Auch wer ausserhalb der Schweiz lebt, kann seine politischen Rechte ausüben, wenn auch unter gewissen Bedingungen und mit Einschränkungen.

Seit 2000 sind die Rechte und Pflichten der Auslandschweizer in einem eigenen Artikel in der Bundesverfassung verankert.

Um an eidgenössischen Abstimmungen und Wahlen teilnehmen zu können, müssen sich Auslandschweizer bei der zuständigen Vertretung der Schweiz im Ausland anmelden.

Ausserdem müssen sie alle vier Jahre die Eintragung im Stimmregister der Heimat- oder letzten Wohnsitzgemeinde in der Schweiz erneuern lassen. Eine Teilnahme an kantonalen Urnengängen ist nur dann möglich, wenn dies die Gesetzgebung des Kantons vorsieht. Das ist erst in elf Kantonen der Fall.

Eine grosse Erleichterung brachte die Möglichkeit der brieflichen Stimmabgabe. Bis 1992 konnten Auslandschweizer ihre Stimme nur auf einer Schweizer Vertretung oder auf Heimaturlaub abgeben. Von den insgesamt knapp 500’000 stimm- und wahlberechtigten Auslandschweizern machen nur gut ein Fünftel von ihren politischen Rechten tatsächlich Gebrauch.

Auswanderungsland

Ob der teils aufgeregten Debatten über die Einwanderung in die Schweiz geht gerne vergessen, dass die Schweiz auch ein Auswanderungsland ist; historisch, aber auch noch in der Gegenwart. Im 18. und 19. Jahrhundert verliessen gegen 200’000 Schweizerinnen und Schweizer das Land. Und auch heute melden sich jährlich mehr als 25’000 Menschen in ihrem Wohngemeinden ab mit dem Vermerk «Abreise ins Ausland».

Mehr als 60% der Auslandschweizer leben in einem europäischen Land, weitere 25% auf dem amerikanischen Kontinent. Der Rest verteilt sich über den ganzen Globus. Selbst auf den entlegensten Südseeinseln residieren Schweizer Bürger.

(Bereitgestelltes Material)
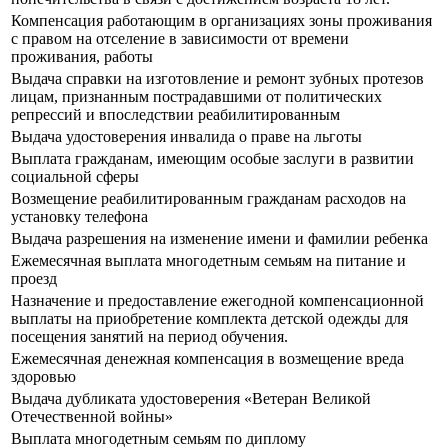
Компенсация работающим в организациях зоны проживания
с правом на отселение в зависимости от времени
проживания, работы
Выдача справки на изготовление и ремонт зубных протезов
лицам, признанным пострадавшими от политических
репрессий и впоследствии реабилитированным
Выдача удостоверения инвалида о праве на льготы
Выплата гражданам, имеющим особые заслуги в развитии
социальной сферы
Возмещение реабилитированным гражданам расходов на
установку телефона
Выдача разрешения на изменение имени и фамилии ребенка
Ежемесячная выплата многодетным семьям на питание и
проезд
Назначение и предоставление ежегодной компенсационной
выплаты на приобретение комплекта детской одежды для
посещения занятий на период обучения.
Ежемесячная денежная компенсация в возмещение вреда
здоровью
Выдача дубликата удостоверения «Ветеран Великой
Отечественной войны»
Выплата многодетным семьям по диплому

(Aufgaben zur Übung)
#1 Übertragen Sie aus dem Textauszug über die Auslandschweizer den Satz „Um an eidgenössischen Abstimmungen und Wahlen teilnehmen zu können, müssen sich Auslandschweizer bei der zuständigen Vertretung der Schweiz im Ausland anmelden.“ ins Englische.
#2 Führen Sie den Textauszug über die Auslandschweizer im Anschluss an seinen letzten Satz weiter.
Die Auflistung ist hierfür ohne Belang.

(Schriftliche Antworten)
#1 To be able to take part in federal votes and elections, Swiss citizens living abroad must register with the competent Swiss representation abroad.

#2
Die grösste Gemeinschaft befindet sich mit über 170’000 Personen in Frankreich, gefolgt von Deutschland (72’000). Gleichviel Schweizerinnen und Schweizer leben in den USA. Fast drei Viertel der Auslandschweizer sind auch Bürger ihres Aufenthaltslandes.

Bindeglied und Sprachrohr

Seit der Revision der Bundesverfassung 1999 steht im Grundgesetz festgeschrieben, dass der Bund „die Beziehungen der Auslandschweizerinnen und Auslandschweizer untereinander und zur Schweiz” fördert.

Offizielles Bindeglied zwischen der Eidgenossenschaft und ihren Bürgerinnen und Bürgern ausser Landes ist der Auslandschweizerdienst, der beim Departement für auswärtige Angelegenheiten EDA angesiedelt ist. Der Dienst steht mit Ratschlägen, aber auch konkreten Hilfestellungen in Not- und Krisensituationen bereit.

Eine enge Zusammenarbeit besteht zudem zwischen dem EDA und der Auslandschweizer-Organisation ASO, die 1916 gegründet wurde und seither die Interessen der Auslandschweizer in der Schweiz vertritt. Getragen wird die ASO von 750 schweizerischen Institutionen auf der ganzen Welt.

Förderung junger Auslandschweizer

Rund um die ASO sind zahlreiche weitere Institutionen angesiedelt, die sich speziellen Fragen und Bedürfnissen der Auslandschweizer widmen. Einige Stiftungen ermöglichen es jungen Auslandschweizern, Ferien in der Schweiz zu verbringen, um ihre Heimat kennen zu lernen. Andere Organisationen fördern die Ausbildung junger Auslandschweizer.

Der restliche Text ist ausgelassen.